We had lunch at a barbeque restaurant, and BBQ chicken salad was on the menu. At first I thought this was going to be a BTD friendly restaurant. They listed several choices of sauce in the menu, and they noted which ones were gluten free. I asked the server what was in the chicken salad, and she said “lettuce tomato, chicken.” That sounded fine. However, When salad arrived it had also had raw onions, carrots, and finely grated cheese. I was glad to have the carrots. The raw onions were in big enough pieces that I could pull them out and give them to HH. There was no way I could get the cheese out of the salad. I went ahead and it. A little cheese is not going to ruin my day, and I didn’t want to waste the food. But it made me think of several friends who have serious food allergies and the difficulties they face when a server gives bad information.
Tip #1. If a customer asks what is in a menu item, give them accurate information.
We were in a location where we had purchased tickets to get into a park. We had finished eating in the concession area. I wanted to refill my water bottle before we resumed our walk, so I asked one of the servers where I could find a water fountain. I was told in a very curt voice that there was no water fountain, that they SOLD water bottles. I left without buying anything else, and stopped at the next convenience store outside the park to buy water. If the server had said, “I am so sorry. We don’t have a water fountain. But our bottled water is only …” I would have pulled out the wallet.

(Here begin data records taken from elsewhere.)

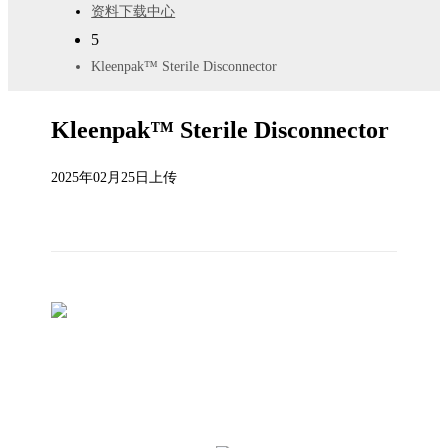
资料下载中心
5
Kleenpak™ Sterile Disconnector
Kleenpak™ Sterile Disconnector
2025年02月25日上传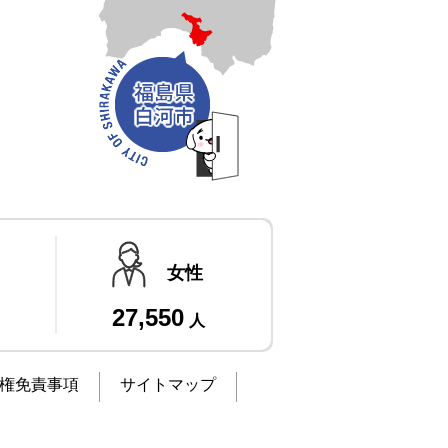
女性
27,550
人
権免責事項
サイトマップ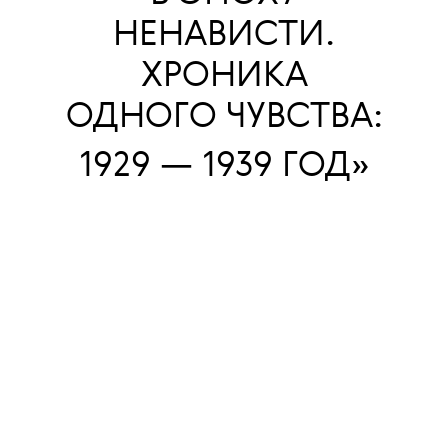
НЕНАВИСТИ.
ХРОНИКА
ОДНОГО ЧУВСТВА:
1929 — 1939 ГОД»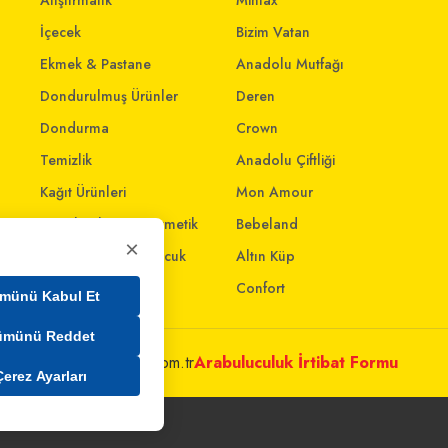
Atıştırmalık
Mintax
İçecek
Bizim Vatan
Ekmek & Pastane
Anadolu Mutfağı
Dondurulmuş Ürünler
Deren
Dondurma
Crown
Temizlik
Anadolu Çiftliği
Kağıt Ürünleri
Mon Amour
Kişisel Bakım & Kozmetik
Bebeland
×
Anne - Bebek & Çocuk
Altın Küp
Oyuncak
Confort
münü Kabul Et
ümünü Reddet
metleri@mim.sokmarket.com.tr
Arabuluculuk İrtibat Formu
Çerez Ayarları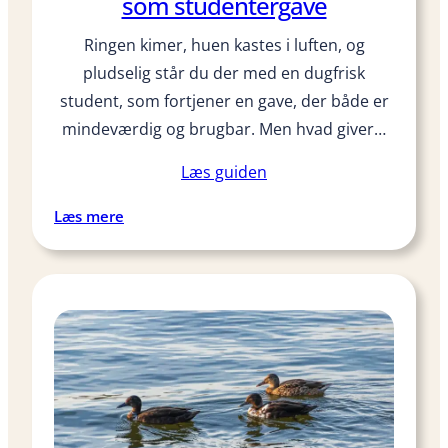
som studentergave
Ringen kimer, huen kastes i luften, og
pludselig står du der med en dugfrisk
student, som fortjener en gave, der både er
mindeværdig og brugbar. Men hvad giver…
Læs guiden
:
Læs mere
1
1
s
m
a
r
t
e
e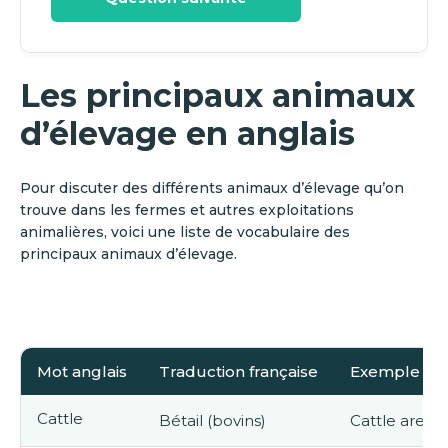
Les principaux animaux
d’élevage en anglais
Pour discuter des différents animaux d’élevage qu’on
trouve dans les fermes et autres exploitations
animalières, voici une liste de vocabulaire des
principaux animaux d’élevage.
Mot anglais
Traduction française
Exemple d'ut
Cattle
Bétail (bovins)
Cattle are ra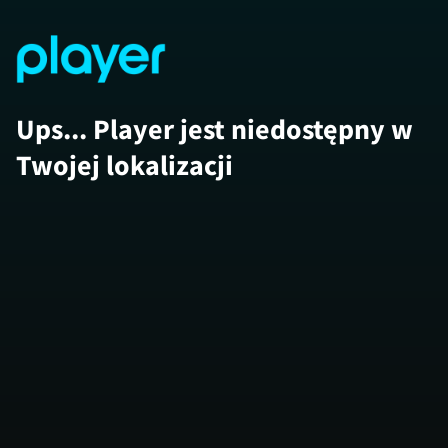
Ups... Player jest niedostępny w
Twojej lokalizacji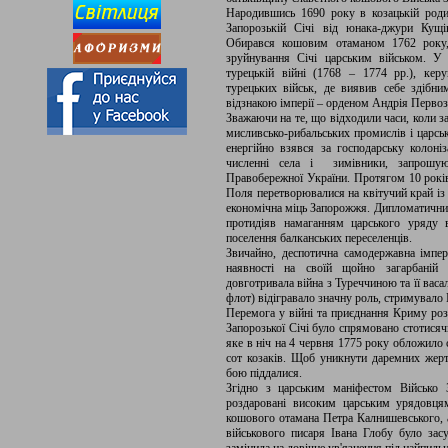
Народившись 1690 року в козацькій роди
Запорозькій Січі від юнака-джури Кущі
Обирався кошовим отаманом 1762 року,
зруйнування Січі царським військом. У 
турецькій війні (1768 – 1774 рр.), кер
турецьких військ, де виявив себе здіб
відзнакою імперії – орденом Андрія Первоз
Зважаючи на те, що відходили часи, коли за
мисливсько-рибальських промислів і царсь
енергійно взявся за господарську колоні
численні села і зимівники, запрош
Правобережної України. Протягом 10 років
Поля перетворювалися на квітучий край із
економічна міць Запорожжя. Дипломатичним
протидіяв намаганням царського уряду ві
поселення балканських переселенців.
Звичайно, деспотична самодержавна імпер
наявності на своїй щойно загарбаній о
довготривала війна з Туреччиною та її вас
флот) відігравало значну роль, стримувало 
Перемога у війні та приєднання Криму роз
Запорозької Січі було спрямовано стотисяч
яке в ніч на 4 червня 1775 року обложило 
сот козаків. Щоб уникнути даремних жер
бою піддалися.
Згідно з царським маніфестом Військо З
роздаровані високим царським урядовця
кошового отамана Петра Калнишевського, а
військового писаря Івана Глобу було зас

Tip # 2. Politeness will increase sales.
We arrived at a restaurant and were seated by an obviously overworked server. He appeared to be the only server at a moderately busy lunch hour. To his credit, he served his customers in the order in which they arrived. However we watched as he refilled water glasses, took dessert orders, and bussed tables, while we sat for 20 minutes with our menus. All of us had decided what we wanted to order. I was having a chicken salad with artichoke hearts, avocado, mushrooms, feta and craisins. We weren’t in a hurry. If the server had taken a moment to just bring us a glass of water and write down our order, we could have visited quite happily while we waited. As it was, we couldn’t even leave the table to wash our hands for fear we would miss him.
Tip # 3. Give new customers just a little attention before waiting on those who want a third glass of soda.
One more tip for future Colorado travelers. If you are in Estes Park and want elegant service, BTD friendly food, and a fabulous view, go to The Shores. It was a delightful dining experience with attentive (but never pushy) servers.